Today's Washington Post has a front-page, top-of-the-fold article on "New Detainee Site in U.S. Considered," http://www.washingtonpost.com/.... But the misleading headline betrays the real troublesome part of the story: a U.S. facility for Guantanamo detainees that would contain courtrooms to hold federal criminal trials and military commissions, and provide indefinite preventive detention.
What's really at issue here is not just reinventing the wheel by saddling Kansas or Michigan with one more unnecessary jail--we have the Supermax in Florence, Colorado, where the worst of the worst are housed. The real issue is that this theoretical detention facility would ressurect the thrice-failed military commissions to prosecute terrorism suspects, and would be used to hold some prisoners in preventive indefinite detention. Guantanamo at Kansas.
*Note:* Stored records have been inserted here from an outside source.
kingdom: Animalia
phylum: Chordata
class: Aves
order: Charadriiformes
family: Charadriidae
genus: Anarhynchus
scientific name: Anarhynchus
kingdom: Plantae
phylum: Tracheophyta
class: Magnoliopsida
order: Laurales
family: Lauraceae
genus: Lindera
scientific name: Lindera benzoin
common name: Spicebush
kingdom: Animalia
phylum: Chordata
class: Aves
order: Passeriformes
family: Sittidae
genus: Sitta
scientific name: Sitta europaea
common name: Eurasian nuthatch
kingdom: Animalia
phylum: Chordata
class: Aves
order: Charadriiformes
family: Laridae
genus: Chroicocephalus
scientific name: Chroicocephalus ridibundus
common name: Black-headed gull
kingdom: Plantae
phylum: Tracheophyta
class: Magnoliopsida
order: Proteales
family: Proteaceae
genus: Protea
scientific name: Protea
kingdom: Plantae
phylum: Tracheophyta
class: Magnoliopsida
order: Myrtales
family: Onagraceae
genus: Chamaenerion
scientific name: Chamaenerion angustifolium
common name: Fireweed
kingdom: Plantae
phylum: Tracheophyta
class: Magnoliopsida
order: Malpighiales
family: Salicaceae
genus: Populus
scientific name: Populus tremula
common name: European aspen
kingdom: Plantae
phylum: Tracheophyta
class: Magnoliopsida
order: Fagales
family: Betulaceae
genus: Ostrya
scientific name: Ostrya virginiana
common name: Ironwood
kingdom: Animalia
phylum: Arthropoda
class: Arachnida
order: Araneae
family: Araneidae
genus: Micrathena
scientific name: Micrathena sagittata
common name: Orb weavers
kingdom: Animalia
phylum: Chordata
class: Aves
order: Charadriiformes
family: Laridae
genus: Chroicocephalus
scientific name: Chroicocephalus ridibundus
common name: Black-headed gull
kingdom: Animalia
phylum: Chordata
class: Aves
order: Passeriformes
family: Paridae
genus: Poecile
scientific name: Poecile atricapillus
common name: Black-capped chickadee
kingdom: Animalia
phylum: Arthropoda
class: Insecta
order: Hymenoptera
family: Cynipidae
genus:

I'm all in favor of closing Guantanamo and trying its detainees in federal civilian court, but legitimizing the kangaroo system at Guantanamo is wrong-headed.
As an initial matter, I have believed for years that 1) Guantanamo should be shut down, 2) that U.S. prisons are adequate to hold Gitmo detainees, and 3) that the federal criminal justice system provides all the tools necessary for effective and fair terrorism prosecution and for detention within well-developed, constitutional boundaries. I was thrilled that President Obama promised to shutter Guantanamo within a year, comply with the Geneva conventions and halt military commissions.
But national security courts are "Gitmo at Disney"--simply the legalization of the Bush administration's policy of preventive indefinite detention and kangaroo trials lacking full constitutional safeguards. What are "longterm holding cells"? They have sofas and cable? One cell block will hold convicted rapists and murders who had the full due process rights of criminal defendants, and another cell block will hold the 12-year-old who was accused (but never convicted) of throwing a grenade?
The proposed national security court(s) would oversee detainees whom the government claims cannot be released, sent to another country, or prosecuted in regular federal courts--elevating terrorism to a special class. Without ever being required to prove its case, the government will use these courts to short-circuit constitutional guarantees and permanently detain individuals it deems "dangerous."
Do people realize that the government can prosecute citizens and non-citizens in federal civilian courts under far-reaching laws that criminalize support for terrorism, wherever, whenever, and however it happened? They fear the trials will disclose important intelligence information? There are procedures in place for that: sealed court proceedings, in camera submissions, etc.
I know, I know: national security court proponents claim the government needs a new "tool" for those it "knows" are terrorists, but whose prosecutions have been tainted by government misconduct (read: torture and denial of any semblance of due process). But that's another problem. Terrorism suspects we too badly mistreated to try.